Po opuszczeniu Zawiszy przez trenera Mariusza Rumaka młody szkoleniowiec dostał czasową misję poprowadzenia zespołu w trzech meczach. Była to o tyle uzasadniona decyzja, ponieważ niebiesko-czarni rozgrywali trzy mecze w ciągu ośmiu dni. Najpierw podejmowali Rozwój Katowice, następnie grali na wyjeździe ze Stalą Stalowa Wola w Pucharze Polski, a na koniec w Bytowie zmierzyli się z tamtejszą Bytovią. Osiński zdał egzamin na mocną czwórkę.
W lidze zespół po jego wodzą wygrał z Rozwojem i zremisował z Bytovią. To zaowocowało awansem na 3. miejsce w tabeli. Drużyna w obu meczach pokazała charakter. Niebiesko-czarni z katowiczanami w końcówce zapewnili sobie zwycięstwo, a w Bytowie uratowali punkt w ostatniej akcji. Zespół zaprezentował się całkiem nieźle. W obu spotkaniach bydgoszczanie byli lepsi od rywali. Piłkarze nie popełniali większych błędów. Do pełni szczęścia zabrakło im lepszej skuteczności. Szkoleniowiec przeprowadzał dobre zmiany, szczególnie w Bytowie, gdzie właśnie rezerwowy Sylwester Patejuk strzelił gola na wagę jednego punktu.
Drugi awans zespół prowadzony przez Osińskiego zanotował w Pucharze Polski. Awans ważniejszy, bo do czołowej ósemki zespołów w rozgrywkach “Tysiąca Drużyn”, co jest dużym sukcesem.
Niebiesko-czarni wyeliminowali co prawda drugoligowca, ale Stal wcześniej okazała się lepsza od Piasta Gliwice, aktualnego lidera ekstraklasy, a do meczu z Zawiszą nie doznała jeszcze porażki na swoim stadionie w bieżącym sezonie.

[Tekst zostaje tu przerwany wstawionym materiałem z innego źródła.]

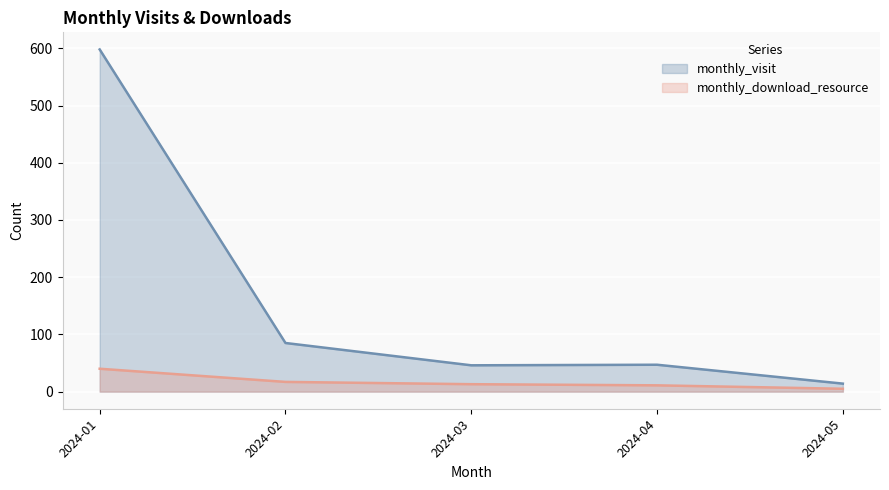

How many data points in monthly_visit are less than 47?

2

Obserwując ekipę Zawiszy widać dobre nastroje panujące w zespole. Widać, że obie strony - trener wraz ze swoim sztabem i zawodnicy - się akceptują i nieźle im się razem współpracuje. A młody wiek szkoleniowca nie jest żadnym problemem. Poza tym Osiński bardzo dobrze zna młodych zawodników Zawiszy, którzy odgrywają coraz większą rolę w zespole seniorów, ponieważ wcześniej prowadził ich w juniorach. To plusy szkoleniowca.

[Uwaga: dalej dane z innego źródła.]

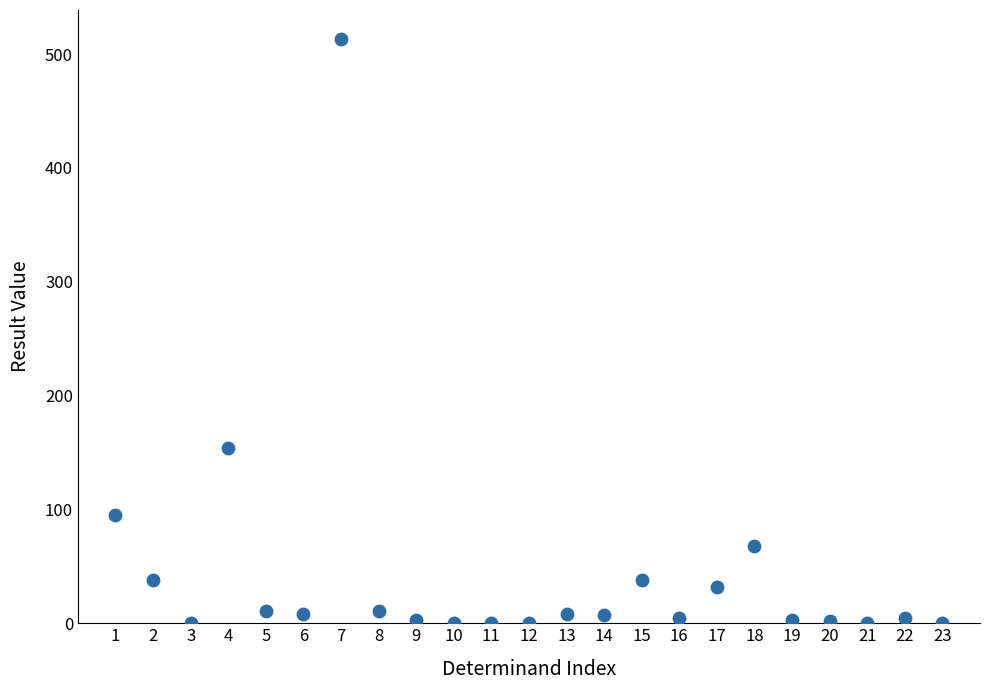

What Y value in the scatter plot is closest to 256?

154.0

Wczoraj Zawisza rozpoczął przygotowania do meczu ze Stomilem. Trening poprowadził Osiński wspólnie z Hermesem i Norko.- Pracuję normalnie - powiedział nam szkoleniowiec. - Przygotowuje zespół do niedzielnego meczu ze Stomilem. Na tym się skupiam i nie zastanawiam nad tym czy dalej będę prowadził pierwszy zespół. To decyzja właścicieli klubu - dodał szkoleniowiec.
Jak udało się nam ustalić Radosław Osuch, właściciel Zawiszy, zjawi się w Bydgoszczy dopiero w czwartek, chyba nie zdecyduje się na zmiany w sztabie trenerskim i da kolejną szansę młodemu szkoleniowcowi, który spisuje się całkiem dobrze.
Po meczu w Bytovie poobijany jest Maciej Kona. Pozostali nie narzekają na urazy. Do treningów wrócił Blażo Igumanović, który leczył kontuzjowaną łydkę.
Niedzielny mecz ze Stomilem to spotkanie na szczycie w I lidze. Zagrają drugi z trzecim zespołem.